Egger was born in Oberstdorf, Germany, and studied design at the International College of Arts and Sciences in Milan, Italy. In 1989, he graduated as an industrial designer. Egger began his professional career in 1989 in the Design department at Alfa Romeo. In 1993, he was appointed Chief Designer of Alfa Romeo.

In 1998, he became Chief Designer at SEAT, where he was able to input his personal style in, for example, the SEAT Ibiza, Cordoba and Altea.

In 2001, Egger was appointed Head of Design at Lancia. In the same year, however, he returned to Alfa Romeo as Chief Designer. Among the cars developed by Alfa Romeo under his direction were the Nuvola Concept, 156, 166, 147 and 8C Competizione.
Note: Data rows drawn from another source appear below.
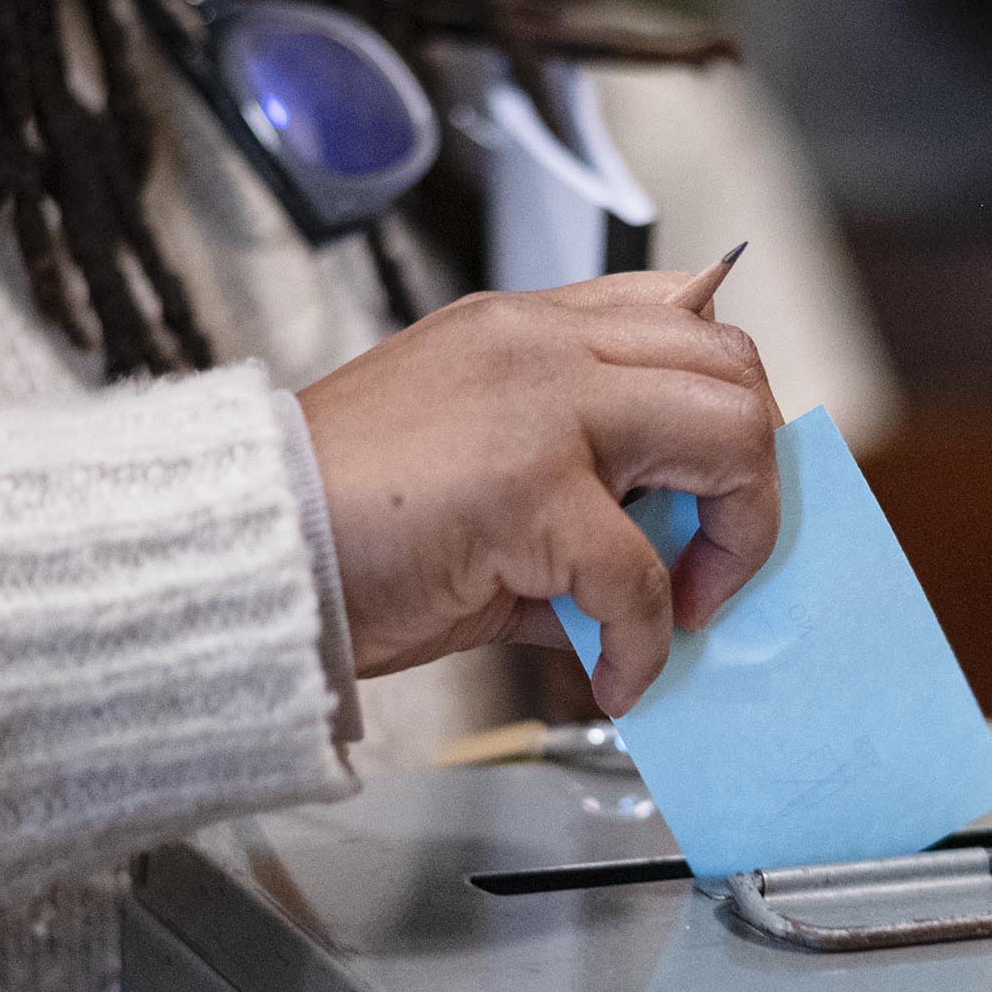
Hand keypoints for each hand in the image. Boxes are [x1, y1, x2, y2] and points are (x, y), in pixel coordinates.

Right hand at [297, 272, 783, 715]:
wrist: (239, 555)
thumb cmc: (336, 528)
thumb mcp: (477, 485)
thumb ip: (574, 504)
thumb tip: (655, 575)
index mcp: (526, 331)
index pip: (683, 314)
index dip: (724, 409)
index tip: (712, 495)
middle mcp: (542, 346)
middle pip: (733, 369)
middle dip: (752, 480)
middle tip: (715, 566)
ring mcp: (542, 407)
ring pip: (727, 436)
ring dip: (734, 539)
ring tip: (687, 610)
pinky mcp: (530, 490)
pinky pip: (643, 575)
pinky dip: (648, 644)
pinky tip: (616, 676)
On 1 May 2007, Egger succeeded Walter de Silva as Head of Audi Group Design. Then he was responsible for the Audi and Lamborghini brands.

On 6 Dec 2013, Egger left Audi design. Egger was replaced by Walter de Silva who became chief of design for all of VW's makes: Porsche, Audi, VW, Skoda, SEAT. In order to lure DeSilva to VW, VW added three Italian makes: Lamborghini, Ducati and ItalDesign coach house.

In 2017, Egger became design director for BYD. The Chinese automaker appointed him to create their design identity, starting with the hybrid model BYD Song Max and a series of other electric vehicles including the BYD B series bus. As such, he has also been responsible for the BYD group's sub-brands, including Denza, Fangchengbao and Yangwang.